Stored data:
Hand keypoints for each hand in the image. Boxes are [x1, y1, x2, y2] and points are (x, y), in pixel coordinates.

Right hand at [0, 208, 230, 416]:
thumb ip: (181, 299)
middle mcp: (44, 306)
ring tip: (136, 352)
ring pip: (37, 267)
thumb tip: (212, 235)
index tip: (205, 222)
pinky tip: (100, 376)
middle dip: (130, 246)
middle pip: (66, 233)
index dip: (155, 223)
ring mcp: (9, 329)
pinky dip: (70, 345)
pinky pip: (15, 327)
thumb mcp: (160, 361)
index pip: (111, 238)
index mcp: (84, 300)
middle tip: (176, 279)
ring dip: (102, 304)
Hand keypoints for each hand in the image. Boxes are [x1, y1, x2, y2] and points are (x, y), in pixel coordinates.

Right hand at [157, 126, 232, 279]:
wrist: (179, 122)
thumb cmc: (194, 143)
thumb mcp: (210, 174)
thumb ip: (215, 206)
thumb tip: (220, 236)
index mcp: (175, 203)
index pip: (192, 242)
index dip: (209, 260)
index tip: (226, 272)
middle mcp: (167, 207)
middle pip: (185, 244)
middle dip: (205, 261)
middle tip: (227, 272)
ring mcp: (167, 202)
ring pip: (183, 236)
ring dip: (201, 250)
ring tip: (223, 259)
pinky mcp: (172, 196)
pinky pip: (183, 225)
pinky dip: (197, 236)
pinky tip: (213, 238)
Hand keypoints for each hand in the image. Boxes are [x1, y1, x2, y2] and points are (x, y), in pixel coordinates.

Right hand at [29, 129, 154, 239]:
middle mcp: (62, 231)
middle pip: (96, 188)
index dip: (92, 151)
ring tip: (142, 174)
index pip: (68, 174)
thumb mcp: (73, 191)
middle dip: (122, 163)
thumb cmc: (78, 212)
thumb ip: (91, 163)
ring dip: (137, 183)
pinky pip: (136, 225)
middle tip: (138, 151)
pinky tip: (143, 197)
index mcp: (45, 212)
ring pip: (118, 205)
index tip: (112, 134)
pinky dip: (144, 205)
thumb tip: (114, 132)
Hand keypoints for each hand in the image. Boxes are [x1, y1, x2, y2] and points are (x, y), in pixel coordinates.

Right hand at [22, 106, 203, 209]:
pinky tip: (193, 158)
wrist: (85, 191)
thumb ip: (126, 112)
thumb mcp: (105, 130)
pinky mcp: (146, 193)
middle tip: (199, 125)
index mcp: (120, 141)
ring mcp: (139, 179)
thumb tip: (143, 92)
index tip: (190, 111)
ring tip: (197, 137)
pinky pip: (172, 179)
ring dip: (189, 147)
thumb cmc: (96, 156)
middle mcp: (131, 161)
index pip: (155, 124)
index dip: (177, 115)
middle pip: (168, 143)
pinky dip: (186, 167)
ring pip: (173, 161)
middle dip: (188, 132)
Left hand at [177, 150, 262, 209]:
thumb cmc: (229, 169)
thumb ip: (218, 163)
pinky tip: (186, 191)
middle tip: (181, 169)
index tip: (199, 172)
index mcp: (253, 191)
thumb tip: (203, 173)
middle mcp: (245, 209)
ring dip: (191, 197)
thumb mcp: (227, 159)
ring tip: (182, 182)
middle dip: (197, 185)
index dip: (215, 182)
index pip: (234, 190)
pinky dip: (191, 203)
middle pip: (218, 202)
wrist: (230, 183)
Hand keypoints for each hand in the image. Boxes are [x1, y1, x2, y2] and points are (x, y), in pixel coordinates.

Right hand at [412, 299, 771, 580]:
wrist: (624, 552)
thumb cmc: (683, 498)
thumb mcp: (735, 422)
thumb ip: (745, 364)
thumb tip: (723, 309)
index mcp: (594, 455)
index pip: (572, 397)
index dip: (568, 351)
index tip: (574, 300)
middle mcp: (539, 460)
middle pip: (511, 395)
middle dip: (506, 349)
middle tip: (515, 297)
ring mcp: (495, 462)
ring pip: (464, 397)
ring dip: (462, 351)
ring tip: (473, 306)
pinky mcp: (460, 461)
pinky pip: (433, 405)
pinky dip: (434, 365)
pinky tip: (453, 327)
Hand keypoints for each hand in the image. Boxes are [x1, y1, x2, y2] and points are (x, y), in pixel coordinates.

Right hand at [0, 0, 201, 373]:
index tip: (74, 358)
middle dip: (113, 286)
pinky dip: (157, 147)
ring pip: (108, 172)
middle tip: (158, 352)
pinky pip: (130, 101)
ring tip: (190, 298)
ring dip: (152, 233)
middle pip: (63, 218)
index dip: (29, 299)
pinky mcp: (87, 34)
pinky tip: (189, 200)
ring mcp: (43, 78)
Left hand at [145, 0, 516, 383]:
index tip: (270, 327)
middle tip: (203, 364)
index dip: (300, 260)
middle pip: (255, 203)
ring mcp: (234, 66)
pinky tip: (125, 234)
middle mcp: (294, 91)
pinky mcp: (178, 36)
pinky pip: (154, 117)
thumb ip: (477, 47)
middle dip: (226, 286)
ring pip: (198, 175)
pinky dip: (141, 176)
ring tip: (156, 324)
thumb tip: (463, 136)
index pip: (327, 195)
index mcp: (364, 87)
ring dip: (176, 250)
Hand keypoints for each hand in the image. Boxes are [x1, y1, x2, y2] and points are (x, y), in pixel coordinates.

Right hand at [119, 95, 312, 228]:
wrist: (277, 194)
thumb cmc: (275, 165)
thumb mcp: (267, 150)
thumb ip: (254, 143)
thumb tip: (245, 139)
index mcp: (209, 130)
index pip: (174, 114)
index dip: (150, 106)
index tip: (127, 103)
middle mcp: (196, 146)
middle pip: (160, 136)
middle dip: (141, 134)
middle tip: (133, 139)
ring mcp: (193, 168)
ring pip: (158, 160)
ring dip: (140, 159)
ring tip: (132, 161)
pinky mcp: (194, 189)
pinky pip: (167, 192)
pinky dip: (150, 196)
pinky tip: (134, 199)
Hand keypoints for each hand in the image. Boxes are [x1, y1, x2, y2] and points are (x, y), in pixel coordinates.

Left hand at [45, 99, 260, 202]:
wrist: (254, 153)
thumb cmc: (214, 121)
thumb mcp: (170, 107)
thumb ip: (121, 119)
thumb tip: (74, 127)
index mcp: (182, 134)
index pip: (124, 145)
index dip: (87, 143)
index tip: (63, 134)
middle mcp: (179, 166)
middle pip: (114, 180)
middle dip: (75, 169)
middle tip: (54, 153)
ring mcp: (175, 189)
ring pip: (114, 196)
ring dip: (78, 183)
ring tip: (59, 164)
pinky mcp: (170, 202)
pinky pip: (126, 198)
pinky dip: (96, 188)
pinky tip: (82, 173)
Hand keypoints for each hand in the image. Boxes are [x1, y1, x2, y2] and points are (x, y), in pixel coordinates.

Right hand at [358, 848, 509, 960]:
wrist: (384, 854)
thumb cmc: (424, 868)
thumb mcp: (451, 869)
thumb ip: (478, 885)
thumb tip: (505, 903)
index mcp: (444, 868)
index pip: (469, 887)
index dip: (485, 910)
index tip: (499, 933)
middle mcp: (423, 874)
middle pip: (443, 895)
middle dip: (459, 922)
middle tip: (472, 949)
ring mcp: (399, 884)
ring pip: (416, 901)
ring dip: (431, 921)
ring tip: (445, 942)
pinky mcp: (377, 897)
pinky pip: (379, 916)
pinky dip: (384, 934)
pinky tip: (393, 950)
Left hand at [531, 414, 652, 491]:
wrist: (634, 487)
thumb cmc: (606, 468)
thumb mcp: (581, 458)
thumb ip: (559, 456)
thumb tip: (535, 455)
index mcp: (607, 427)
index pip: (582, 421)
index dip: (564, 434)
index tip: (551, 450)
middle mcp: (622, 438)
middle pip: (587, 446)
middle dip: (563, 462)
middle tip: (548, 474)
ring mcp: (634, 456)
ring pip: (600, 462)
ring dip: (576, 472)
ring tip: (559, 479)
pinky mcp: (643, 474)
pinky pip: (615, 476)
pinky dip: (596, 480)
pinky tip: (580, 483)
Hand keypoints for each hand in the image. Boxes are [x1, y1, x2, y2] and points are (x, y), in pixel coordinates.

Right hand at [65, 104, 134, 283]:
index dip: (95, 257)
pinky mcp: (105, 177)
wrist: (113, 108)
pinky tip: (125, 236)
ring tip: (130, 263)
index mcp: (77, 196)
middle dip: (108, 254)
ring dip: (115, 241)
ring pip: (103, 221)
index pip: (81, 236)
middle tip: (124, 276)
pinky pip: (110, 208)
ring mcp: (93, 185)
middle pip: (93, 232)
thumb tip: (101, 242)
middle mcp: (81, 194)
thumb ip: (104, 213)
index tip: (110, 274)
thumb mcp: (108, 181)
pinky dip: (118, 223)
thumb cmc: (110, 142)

| Activity |
Output exactly the leading lines of the data, up to and including the line marked by "index dip: (92, 151)".

| Task solution |
Hand keypoints for each hand in the image. Boxes are [x1, y1, x2, y2] and points are (x, y), in pixel coordinates.

Right hand at [0, 208, 230, 416]:
thumb ip: (181, 299)
middle mcp: (44, 306)
ring tip: (136, 352)
ring pip: (37, 267)
thumb tip: (212, 235)
index tip: (205, 222)
pinky tip: (100, 376)
middle dip: (130, 246)
middle pip: (66, 233)
index dip: (155, 223)
ring mcp: (9, 329)
pinky dip: (70, 345)
pinky pip: (15, 327)
thumb mcp: (160, 361)
index pip: (111, 238)
index mcp: (84, 300)
middle tip: (176, 279)
ring dip: (102, 304)
Hand keypoints for each hand in the image. Boxes are [x1, y1, x2, y2] and points are (x, y), in pixel coordinates.

Right hand at [157, 126, 232, 279]:
wrist: (179, 122)
thumb cmc: (194, 143)
thumb mcp: (210, 174)
thumb ip: (215, 206)
thumb tip: (220, 236)
index mcp: (175, 203)
index pip: (192, 242)
index dip: (209, 260)
index tip: (226, 272)
middle mcp: (167, 207)
middle pip: (185, 244)
middle dip: (205, 261)
middle tip: (227, 272)
ring mcp: (167, 202)
ring pip: (183, 236)
ring dip: (201, 250)
ring tip: (223, 259)
pinky mcp: (172, 196)
pinky pip: (183, 225)
pinky dip: (197, 236)
pinky tip: (213, 238)
Hand keypoints for each hand in the image. Boxes are [x1, y1, x2, y2] and points are (x, y), in pixel coordinates.

Right hand at [29, 129, 154, 239]:
middle mcp: (62, 231)
middle pip: (96, 188)
index dip: (92, 151)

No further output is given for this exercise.